Hazing deaths, homoerotic rituals, and institutionalized sexism often keep fraternities in a bad light. BROTHERHOOD explores that dark space when an initiation prank, holding up a convenience store, ends up with a pledge brother getting wounded. It comes down to one man to make the decision whether to save his brother’s life or let the brotherhood take matters into their own hands. The men may be hunky, but the action is anything but fun and games.

 
 

The recent campaign against using the word “retard” in casual speech is much like the campaign to rid teenspeak of “that’s so gay.” Looked at one way, mentally and physically handicapped people get dissed as often as LGBT folks and just as ignored in mainstream coverage and accommodation.

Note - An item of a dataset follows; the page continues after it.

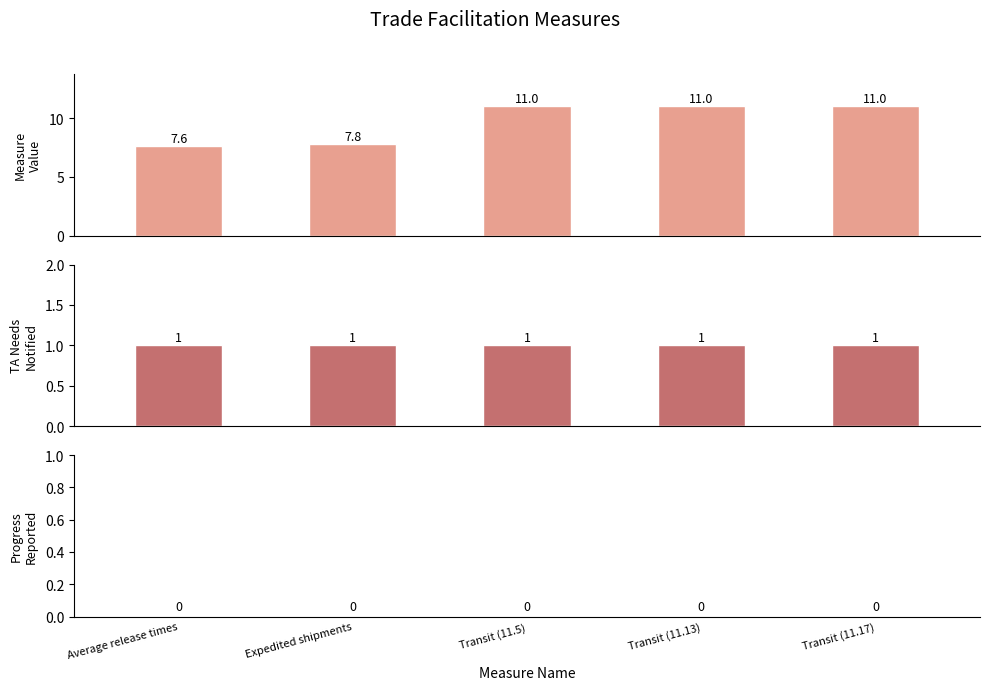

True or false: Measure Value has a value of 7.8 at Expedited shipments.

True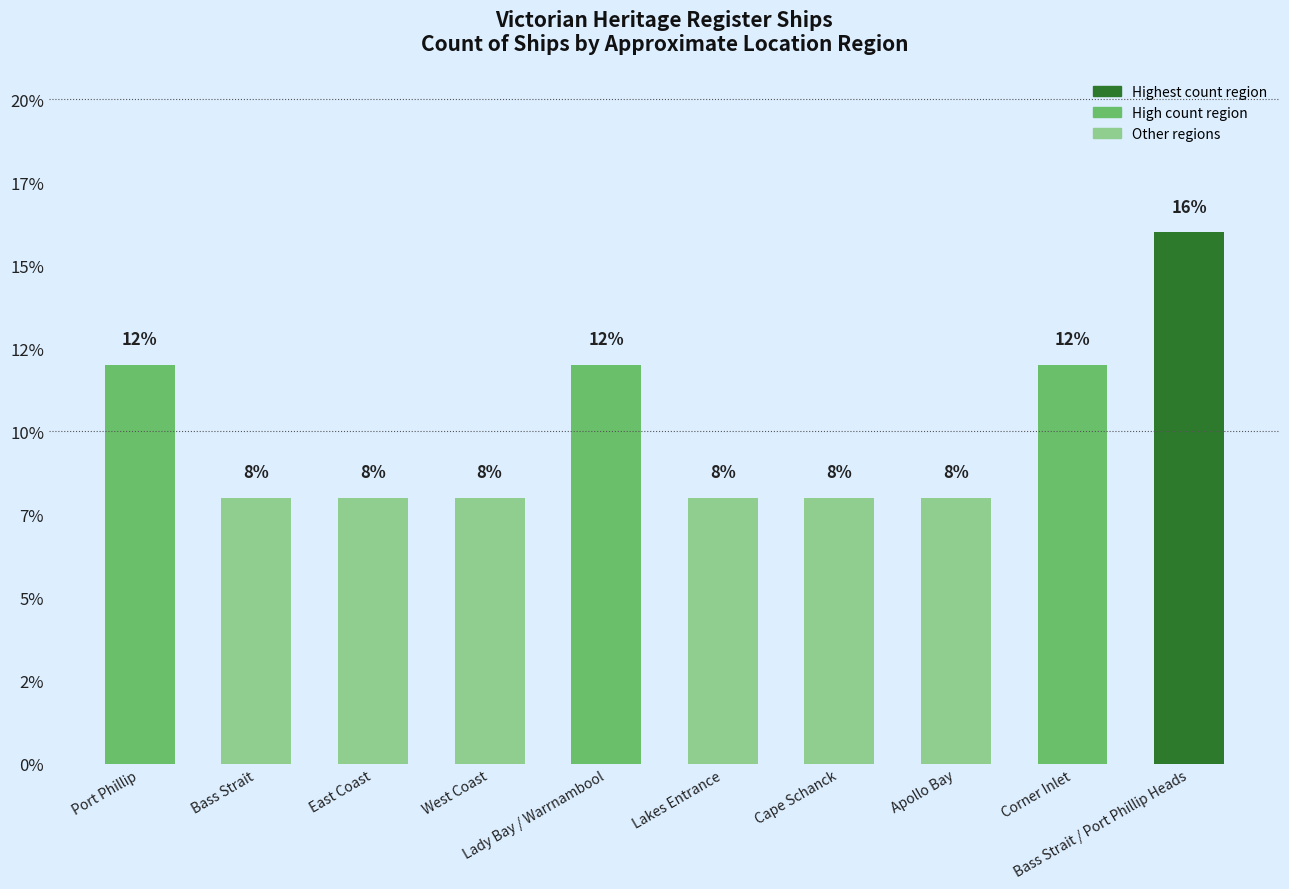

True or false: the data shows 8 at Cape Schanck.

True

FOR ONCE IN MY LIFE views the issue through the lens of a 28-member Goodwill band made up of only mentally and physically handicapped individuals—and what’s more… they’re actually pretty badass. Since some of the band members could not communicate well for themselves, director Jim Bingham told some of their stories in a slow-paced intimate style that comes out through families and their individual performances.

 
 

When University of Texas student Barbara Smith got cast in an opera opposite her white male classmate, she experienced a racist backlash from the Texas legislators living in her own town. WHEN I RISE follows Smith’s journey from that condemnation to her eventual redemption as an internationally celebrated mezzo-soprano. It’s also a provocative nod at the extreme reactions to inter-racial coupling that mirror contemporary reactions to same-sex coupling.